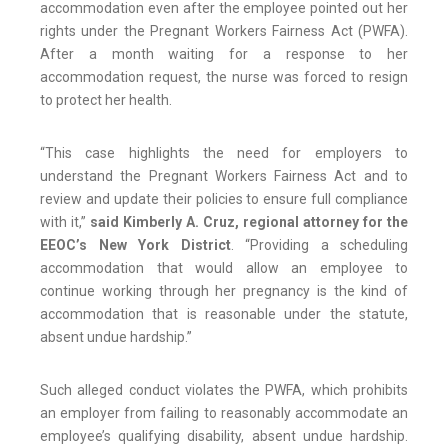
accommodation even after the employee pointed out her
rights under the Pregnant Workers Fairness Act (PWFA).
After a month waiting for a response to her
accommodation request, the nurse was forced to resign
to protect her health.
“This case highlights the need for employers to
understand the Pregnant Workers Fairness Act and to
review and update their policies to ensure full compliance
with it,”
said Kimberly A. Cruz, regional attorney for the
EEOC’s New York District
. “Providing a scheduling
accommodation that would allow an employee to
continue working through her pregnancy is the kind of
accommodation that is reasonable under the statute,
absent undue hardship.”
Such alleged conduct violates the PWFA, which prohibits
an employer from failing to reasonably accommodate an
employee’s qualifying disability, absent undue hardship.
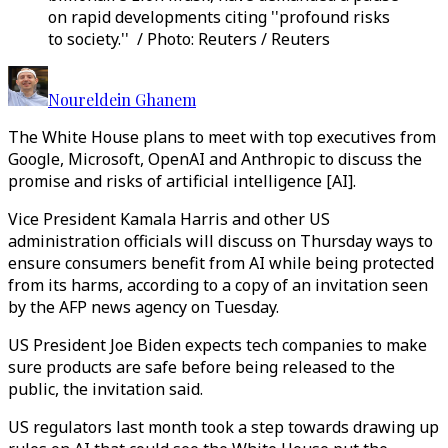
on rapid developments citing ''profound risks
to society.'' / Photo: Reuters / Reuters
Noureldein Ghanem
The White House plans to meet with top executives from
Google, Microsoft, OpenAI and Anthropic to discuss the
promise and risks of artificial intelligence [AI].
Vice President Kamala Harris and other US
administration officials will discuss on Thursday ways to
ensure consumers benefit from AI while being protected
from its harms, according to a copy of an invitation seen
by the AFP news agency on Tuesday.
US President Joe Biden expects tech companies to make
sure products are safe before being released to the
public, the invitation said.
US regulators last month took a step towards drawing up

_ _ _ _

| WHAT TO PRODUCE |
Can you write out all the lines above again word for word, leaving out the pictures?

| TASK RESULT |
accommodation even after the employee pointed out her
rights under the Pregnant Workers Fairness Act (PWFA).
After a month waiting for a response to her
accommodation request, the nurse was forced to resign
to protect her health.
“This case highlights the need for employers to
understand the Pregnant Workers Fairness Act and to
review and update their policies to ensure full compliance
with it,”
said Kimberly A. Cruz, regional attorney for the
EEOC’s New York District
. “Providing a scheduling
accommodation that would allow an employee to
continue working through her pregnancy is the kind of
accommodation that is reasonable under the statute,
absent undue hardship.”
Such alleged conduct violates the PWFA, which prohibits
an employer from failing to reasonably accommodate an
employee’s qualifying disability, absent undue hardship.
on rapid developments citing ''profound risks
to society.'' / Photo: Reuters / Reuters
Noureldein Ghanem
The White House plans to meet with top executives from
Google, Microsoft, OpenAI and Anthropic to discuss the
promise and risks of artificial intelligence [AI].
Vice President Kamala Harris and other US
administration officials will discuss on Thursday ways to
ensure consumers benefit from AI while being protected
from its harms, according to a copy of an invitation seen
by the AFP news agency on Tuesday.
US President Joe Biden expects tech companies to make
sure products are safe before being released to the
public, the invitation said.
US regulators last month took a step towards drawing up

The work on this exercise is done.